Vladimir MayakovskyBorn in 1893 in the Georgian village of Bagdadi (which was renamed Mayakovsky after his death), Vladimir Mayakovsky was the son of a forestry officer. By the time of the 1905 revolution Mayakovsky was already working with the local Social Democrats, and when his family moved to Moscow a couple of years later he joined the Bolsheviks. He did propaganda work for the party until his arrest in 1908, which resulted in an imprisonment of eleven months.
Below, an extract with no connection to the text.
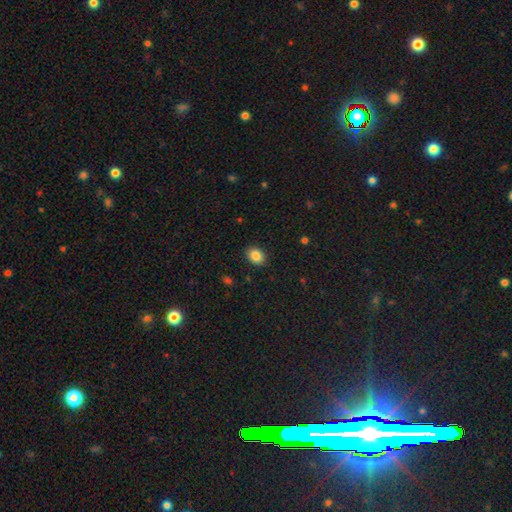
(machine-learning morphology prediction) smooth_or_featured: smooth (p=0.86) [alt: star or artifact p=0.09]
how_rounded: in between (p=0.59) [alt: round p=0.40]
merging: none (p=0.89) [alt: minor disturbance p=0.08]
The imprisonment was crucial to his artistic and political development, as he spent the time reading the classics of world literature. Nevertheless, upon leaving prison he became a key figure of the artistic avant-garde in Moscow, becoming a Futurist, an artistic movement resolutely opposed to all that was old and bucolic, and which praised the city, speed, and modernity. As their manifesto said: “We alone are the face of our time. Time’s trumpet blares in our art of words. The past is stifling…Throw Pushkin, Dostoevsky, Tolstoy, etc, overboard.”

From this time until the revolutions of 1917 Mayakovsky was one of the most visible members of the Russian artistic scene. He wrote rough, declamatory poetry and cultivated the image of a hooligan, and poems he wrote during this period, like “ The Cloud in Trousers” and “I,” were among the most important of the time.